“It’s not me, it’s you. I don’t love you anymore.” A cautionary Valentine’s message for brand owners everywhere.
Love is in the air, everywhere we look around. Harangued hubbies are discovering that all the restaurants are already fully booked, supermarkets are selling limp red roses flown in on lumbering freight liners from Kenya’s Great Rift Valley (yes, really) and marketers are going all gooey with their copycat social media posts.
It might sound cynical, but it can be difficult to divorce the annual Valentine’s Day commotion from uncharitable thoughts of bandwagon jumping when it comes to our dearly-beloved marketing industry. Nevertheless, we’ve had a little heart-to-heart with ourselves here at Focus7 so that we can offer something truly meaningful among the all the mush.
Our message is aimed at the hearts and minds of business owners who may have fallen out of love with their own brand. “I don’t love it anymore” is not a phrase we actually ever hear, but it is precisely the sentiment behind the flagging fortunes of certain brands that some of us have worked with in the past.
Let’s face it, most things in life are “just like a marriage” and the relationship you have with your own brand is no different. It starts with fireworks, driven by the imperative of purpose and shimmering with the potential of hopes, dreams and ambitions. But by definition, successful start-ups mature, and the mundanity of day-to-day distractions soon begin to impose themselves. If it’s not problems with suppliers, it’s HR issues… and don’t even start on the bloody cashflow.

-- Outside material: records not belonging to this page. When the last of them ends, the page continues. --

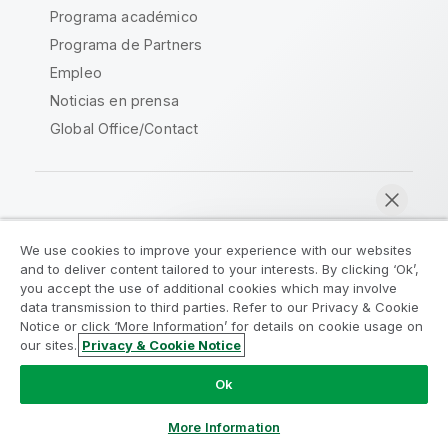
Programa académico
Programa de Partners
Empleo
Noticias en prensa
Global Office/Contact
Qlik Community
We use cookies to improve your experience with our websites
and to deliver content tailored to your interests. By clicking ‘Ok’,
Acuerdos legales
Condiciones del producto
you accept the use of additional cookies which may involve
data transmission to third parties. Refer to our Privacy & Cookie
Legal Policies
Política legal
Notice or click ‘More Information’ for details on cookie usage on
Condiciones de uso
Marcas comerciales
our sites.
Privacy & Cookie Notice
Chatear ahora
Do Not Share My Info
Ok
Copyright © 1993-2026 QlikTech International AB.
Reservados todos los derechos.
More Information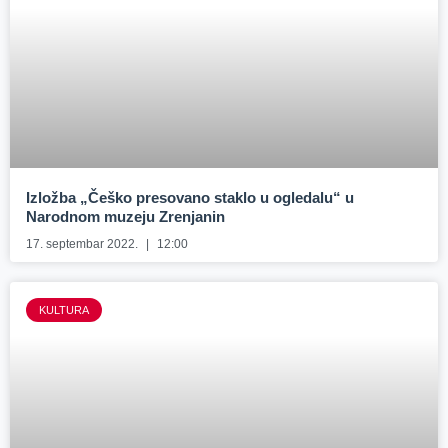
Izložba „Češko presovano staklo u ogledalu“ u
Narodnom muzeju Zrenjanin
17. septembar 2022.
12:00
KULTURA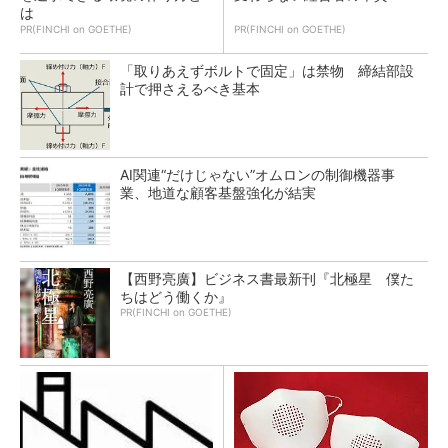
は
PR(FINCHI on GOETHE)
PR(FINCHI on GOETHE)
「取りあえずボルトで固定」は禁物 締結部設
計で押さえるべき基本
AI関連“だけじゃない”オムロンの制御機器事
業、地道な顧客基盤強化が結実
【西野亮廣】ビジネス書最新刊『北極星 僕た
ちはどう働くか』
PR(FINCHI on GOETHE)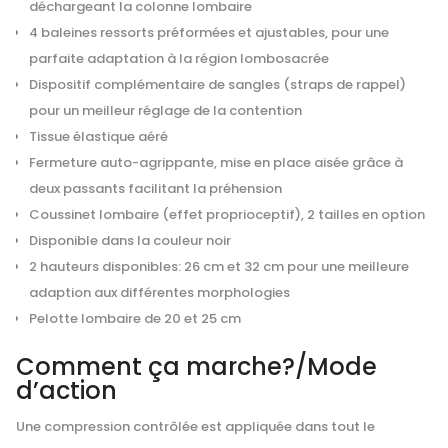
déchargeant la colonne lombaire
4 baleines ressorts préformées et ajustables, pour une
parfaite adaptation à la région lombosacrée
Dispositif complémentaire de sangles (straps de rappel)
pour un meilleur réglage de la contention
Tissue élastique aéré
Fermeture auto-agrippante, mise en place aisée grâce à
deux passants facilitant la préhension
Coussinet lombaire (effet proprioceptif), 2 tailles en option
Disponible dans la couleur noir
2 hauteurs disponibles: 26 cm et 32 cm pour une meilleure
adaption aux différentes morphologies
Pelotte lombaire de 20 et 25 cm
Comment ça marche?/Mode
d’action
Une compression contrôlée est appliquée dans tout le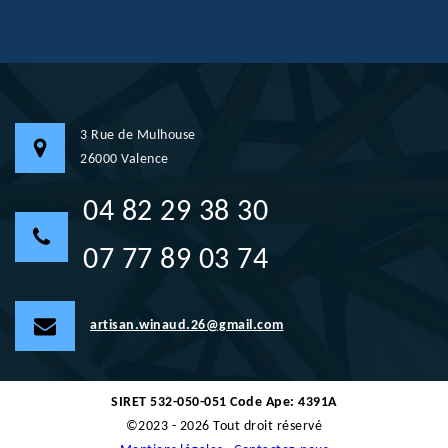
3 Rue de Mulhouse
26000 Valence
04 82 29 38 30
07 77 89 03 74
artisan.winaud.26@gmail.com
SIRET 532-050-051 Code Ape: 4391A
©2023 - 2026 Tout droit réservé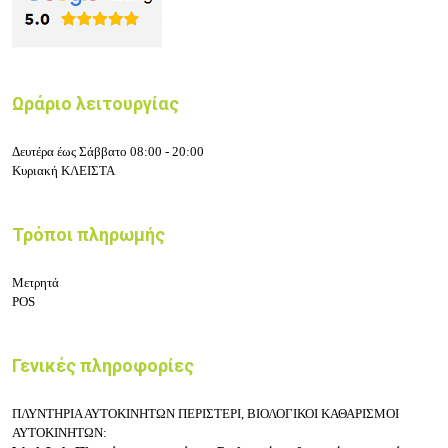
Ωράριο λειτουργίας
Δευτέρα έως Σάββατο 08:00 - 20:00
Κυριακή ΚΛΕΙΣΤΑ
Τρόποι πληρωμής
Μετρητά
POS
Γενικές πληροφορίες
ΠΛΥΝΤΗΡΙΑ ΑΥΤΟΚΙΝΗΤΩΝ ΠΕΡΙΣΤΕΡΙ,
ΒΙΟΛΟΓΙΚΟΙ ΚΑΘΑΡΙΣΜΟΙ
ΑΥΤΟΚΙΝΗΤΩΝ: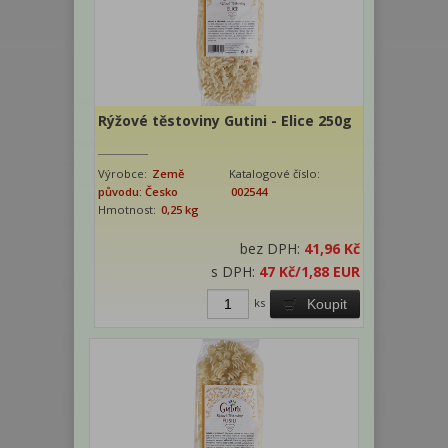
Rýžové těstoviny Gutini - Elice 250g
Výrobce:
Země
Katalogové číslo:
původu: Česko
002544
Hmotnost:
0,25 kg
bez DPH:
41,96 Kč
s DPH:
47 Kč
/1,88 EUR
ks
Koupit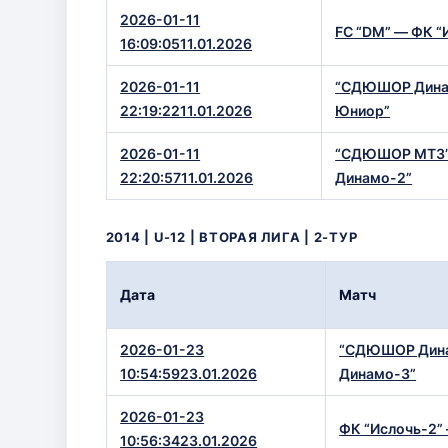
2026-01-11
FC “DM” — ФК “
16:09:0511.01.2026
2026-01-11
“СДЮШОР Динам
22:19:2211.01.2026
Юниор”
2026-01-11
“СДЮШОР МТЗ
22:20:5711.01.2026
Динамо-2”
2014 | U-12 | ВТОРАЯ ЛИГА | 2-ТУР
Дата
Матч
2026-01-23
“СДЮШОР Дин
10:54:5923.01.2026
Динамо-3”
2026-01-23
ФК “Ислочь-2
10:56:3423.01.2026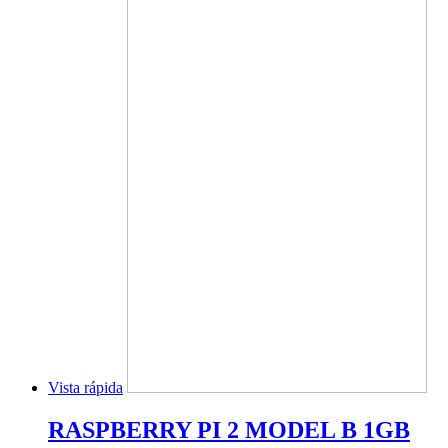
Vista rápida
RASPBERRY PI 2 MODEL B 1GB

Extend this over a period of years, and it’s easy to see how spirits can flag. A business can lose sight if its driving purpose, while a lack of energy, focus and yes, passion, can compromise performance. This theme is often a key component of brand refresh, and it is something we can tackle with gusto during our F7 Brand Gym workshop.
We’d recommend it if you are a business owner looking to rekindle the love and put the romance back into your annual turnover. For us, a much-needed brand launch runs much deeper than a new logo and look and feel. (Although they do bring the excitement back and make the heart beat faster.) Often, a key aim of a workshop is to remind you of what drove you to set up your business in the first place.
Then as a group we can use that motivation to put real energy into redefining your brand purpose, personality, tone of voice and (above all) competitive differentiation for today’s business landscape. The upshot is a marketing reboot that will set your pulse racing all over again. Think of it as marriage guidance without the recrimination. You’ll love it.